We hope that patients will be able to slow the progression of their kidney disease as they work to improve the management of their medical problems, particularly hypertension and diabetes. We expect that the quality of their life will improve, and the cost of their care will decrease, as they become more involved in their own care. We are inspired by the stories of many individuals who have taken control of their care, and improved their lives after learning that they have kidney disease. As we collect more outcomes data, we look forward to sharing what we find about treatment for patients with stage 3 CKD.

If a patient’s CKD progresses to Stage 4, we want to start working with them to make the best choice for the next step in care. Once the patient makes a choice, we will work with the patient to help navigate the system and implement the choice.

The Spartanburg experience

One of the places that CKD care coordination has really taken off for DCI is in Spartanburg, SC. We currently care for 576 patients with CKD––more than we have on dialysis. Of these 576 patients, 92 have a GFR < 20. All but two of these patients have made their choice for their next step in care. We are still working with the two patients who have not decided and hope to help them and their families choose their best treatment plan.

Our CKD Clinic is located in the nephrologists’ office in Spartanburg.  We partner with nephrologists in the care of patients with CKD; if the nephrologist sees a patient every six months, our CKD Care Coordinator also sees the patient every six months, with the net effect being that the patient is seen twice as frequently. After each visit, the CKD Care Coordinator sends a progress note to the nephrologist summarizing the visit.

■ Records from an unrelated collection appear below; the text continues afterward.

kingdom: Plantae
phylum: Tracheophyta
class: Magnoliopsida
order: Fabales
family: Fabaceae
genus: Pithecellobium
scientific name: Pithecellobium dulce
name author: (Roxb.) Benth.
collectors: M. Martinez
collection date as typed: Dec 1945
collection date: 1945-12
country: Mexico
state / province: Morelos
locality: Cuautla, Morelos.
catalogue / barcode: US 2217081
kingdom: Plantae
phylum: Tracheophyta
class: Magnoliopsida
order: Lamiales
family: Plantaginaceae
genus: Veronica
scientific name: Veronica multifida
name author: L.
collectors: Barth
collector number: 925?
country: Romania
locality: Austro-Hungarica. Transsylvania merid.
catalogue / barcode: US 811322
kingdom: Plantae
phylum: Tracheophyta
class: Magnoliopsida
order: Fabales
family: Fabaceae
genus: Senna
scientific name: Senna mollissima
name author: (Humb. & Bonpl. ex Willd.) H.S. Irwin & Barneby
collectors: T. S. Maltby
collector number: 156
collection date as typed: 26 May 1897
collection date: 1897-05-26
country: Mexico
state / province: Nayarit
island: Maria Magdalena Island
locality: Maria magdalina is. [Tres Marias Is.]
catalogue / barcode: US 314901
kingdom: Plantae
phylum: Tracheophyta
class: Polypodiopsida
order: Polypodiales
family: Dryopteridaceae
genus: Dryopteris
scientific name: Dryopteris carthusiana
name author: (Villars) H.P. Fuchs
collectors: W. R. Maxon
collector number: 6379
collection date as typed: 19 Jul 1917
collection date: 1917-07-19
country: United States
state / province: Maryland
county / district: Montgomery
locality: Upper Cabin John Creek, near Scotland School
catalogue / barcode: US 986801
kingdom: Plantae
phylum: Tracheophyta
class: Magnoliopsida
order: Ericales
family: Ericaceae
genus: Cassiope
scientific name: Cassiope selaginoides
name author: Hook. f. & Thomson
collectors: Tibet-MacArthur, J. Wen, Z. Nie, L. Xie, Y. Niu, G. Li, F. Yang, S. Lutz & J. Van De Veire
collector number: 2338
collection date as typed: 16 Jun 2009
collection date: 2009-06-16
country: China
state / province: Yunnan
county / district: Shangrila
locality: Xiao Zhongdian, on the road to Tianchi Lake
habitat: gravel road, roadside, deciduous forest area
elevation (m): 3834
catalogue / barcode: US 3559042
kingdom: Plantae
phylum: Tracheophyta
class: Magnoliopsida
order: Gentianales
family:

We have learned a great deal from the Spartanburg program about how we can better care for patients with CKD.  Many patients with uncontrolled hypertension or diabetes become more engaged in their care, with better clinical outcomes, once they know that they are at risk of starting dialysis and that they have an additional partner who will help them better manage their care.

For those transitioning to the next step in care, a large number of patients are choosing medical management without dialysis.  Currently, 20 of the 92 patients with a GFR < 20 have chosen medical management without dialysis.

Of those who choose dialysis, many are choosing to dialyze at home.  In Spartanburg in 2014, 29% of the patients who received CKD Care Coordination started dialysis at home with peritoneal dialysis. In contrast, nationwide, less than 9% of patients started dialysis with peritoneal dialysis in 2012. 1

And for those who choose in center dialysis, many are getting a fistula placed early, so that it will be ready to use when they start dialysis. In Spartanburg in 2014, 73% of patients who received CKD Care Coordination started with a fistula and never needed to have a catheter.

We have also seen that we have found a “sweet spot” in Spartanburg in which we can both push back the start of dialysis and make it more likely that the patient will start dialysis as an outpatient, avoiding the first hospitalization.  In Spartanburg, 58% of those patients who received CKD Care Coordination and started dialysis in 2014 did so as an outpatient, compared to 2% of those patients who started dialysis without CKD Care Coordination.